COVID community update: ‘Stabilization’ doesn’t mean mean we’re in the clear

JACKSON, Wyo. — Health orders and recommendations are easing, but now is not the time to let our guard down, officials said at a community update Friday afternoon.

“Do not become complacent with hygiene and physical distancing measures, as they are working,” said Rachel Wheeler, public health response coordinator for the Teton County Health Department.

“The end of ‘shelter-at-home’ does not mean the pandemic is over,” Teton Health Officer Travis Riddell echoed. “It means there is currently room for you in St. John’s ICU.”

St. John’s Health CEO Paul Beaupré said public health measures were always intended to keep hospitals from being overwhelmed, and in Teton County, such measures have overwhelmingly worked.

“This week and the week before were the weeks that some models said would be the big surge in Wyoming,” Beaupré said. “I don’t think those models were wrong; I think the sacrifices all of you have made, have made a remarkable difference in where we are today versus where we were predicted to be.

There are currently zero COVID patients in the hospital. Two patients who were transferred to regional hospitals within the last several weeks remain on ventilators.

As long as St. John’s has the capacity to care for patients, which it currently has in abundance, Teton County can move forward with that they’re calling the “stabilization” phase of the COVID-19 response. St. John’s is moving forward elective procedures on patients who test negative for COVID-19. Certain businesses can begin reopening Monday under stringent conditions. The stabilization phase is expected to last 10-14 weeks.

Riddell also announced a new contact tracing app, called COVID Safe Paths, is now available for download on Apple and Google. The Health Department has been following the app closely for several weeks now, and Riddell said it could play an important role in contact tracing. It would allow users to log their locations privately unless/until they are diagnosed with COVID-19, at which point the Health Department would ask the user to voluntarily share their data so that Public Health could create a digital record of where the virus may have traveled.

The Health Department has also received the results from a second sample of wastewater sent to MIT April 21. The viral copies of COVID-19 more than double since the first sample was sent April 14. These numbers are important to understand how the virus is trending, Riddell said. The study’s future in Teton County is unstable, as the samples are being processed by a “spin-off startup” of MIT that plans to increase its fees ten-fold starting in June.

“We’re hoping to find another vendor or way to work with this vendor,” Riddell said.

As far as Teton County’s economy goes, Jackson Hole Chamber of Commerce President Anna Olsen said much is still unknown. The task now is to work together as a business community to keep the community safe and financially solvent. Olsen reminded business owners that the Chamber and the Economic Recovery Task Force are there to help.

“Other people are going through this. The unknown can be exhausting; I implore you to reach out,” Olsen said.

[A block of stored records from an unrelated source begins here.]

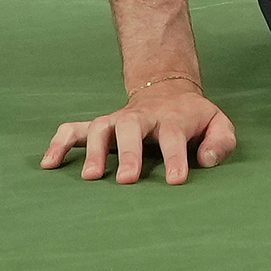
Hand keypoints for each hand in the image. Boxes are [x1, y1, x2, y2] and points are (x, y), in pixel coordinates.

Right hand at [42, 82, 236, 185]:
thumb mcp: (217, 123)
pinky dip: (60, 144)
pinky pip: (74, 130)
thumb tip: (206, 160)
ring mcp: (117, 120)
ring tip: (91, 177)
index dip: (176, 157)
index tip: (175, 180)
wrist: (167, 89)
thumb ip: (221, 141)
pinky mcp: (100, 125)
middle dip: (129, 152)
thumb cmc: (193, 117)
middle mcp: (142, 117)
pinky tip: (49, 164)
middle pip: (132, 126)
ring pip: (101, 126)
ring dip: (94, 150)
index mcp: (173, 118)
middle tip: (128, 180)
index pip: (174, 136)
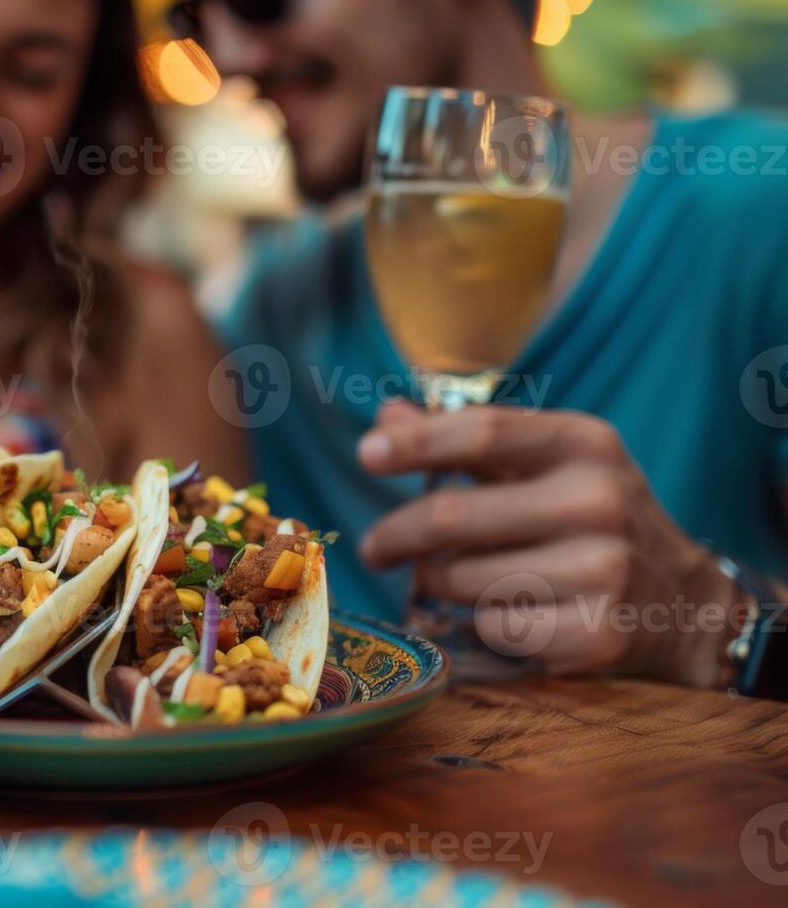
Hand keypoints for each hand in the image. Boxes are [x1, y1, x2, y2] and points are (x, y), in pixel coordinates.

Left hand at [356, 399, 737, 685]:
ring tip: (458, 580)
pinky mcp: (597, 633)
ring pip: (462, 578)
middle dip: (396, 534)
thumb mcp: (545, 465)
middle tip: (372, 548)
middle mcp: (598, 500)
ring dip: (440, 583)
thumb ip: (466, 442)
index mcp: (584, 444)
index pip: (484, 431)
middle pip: (453, 515)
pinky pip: (493, 626)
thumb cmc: (590, 520)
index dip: (417, 443)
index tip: (366, 454)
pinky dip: (482, 622)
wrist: (681, 603)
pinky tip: (509, 613)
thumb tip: (388, 414)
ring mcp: (604, 569)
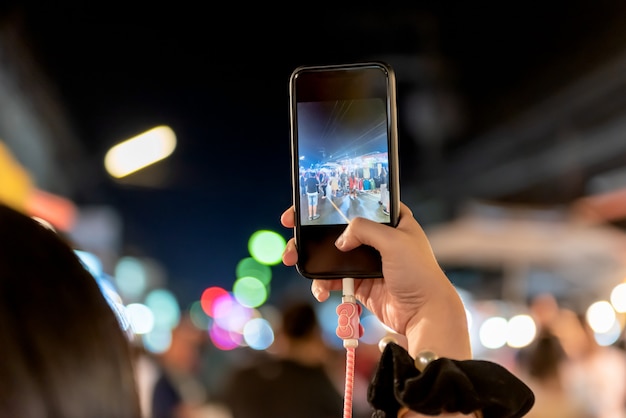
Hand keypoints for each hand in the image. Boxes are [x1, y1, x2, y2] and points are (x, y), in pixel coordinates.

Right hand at [280, 202, 470, 359]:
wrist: (424, 313)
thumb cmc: (419, 273)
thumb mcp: (394, 241)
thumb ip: (364, 229)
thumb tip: (340, 239)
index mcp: (391, 220)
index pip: (356, 203)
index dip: (331, 201)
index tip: (305, 205)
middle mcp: (378, 238)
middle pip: (337, 229)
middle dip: (311, 233)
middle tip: (291, 234)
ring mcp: (367, 262)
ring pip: (331, 255)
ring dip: (311, 259)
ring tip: (294, 261)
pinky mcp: (360, 283)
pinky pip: (333, 279)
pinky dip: (322, 284)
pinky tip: (320, 290)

One22 Director Sharel Lund reminded the community that while parts of the county are emerging from the “emergency” phase into stabilization, “it’s important to recognize that many will remain in an emergency phase until they’re safely back to work full-time. It doesn’t look like that’s going to happen quickly.”

One22 has amped up its community support to unprecedented levels recently. The nonprofit worked with 20 times more people in just eight weeks than they usually do in a calendar year. It has provided financial assistance to 2,259 discreet households representing more than 4,000 individuals.

But “philanthropy alone” will not be enough to keep everyone afloat, Lund said. It will take community-wide relief and recognition for families to be able to continue to pay rent and put food on the table.

“Our goal is to work collectively [with the community] to keep families in their current housing, with access to food and medicine,” Lund said.

While many public health orders and recommendations are easing and will expire May 15, the recommendation to wear a mask in public is as important as ever, Riddell said.

“It shows you’re thinking about the people around you and taking steps to protect them,” Riddell said. “Wearing a mask is an act of kindness.”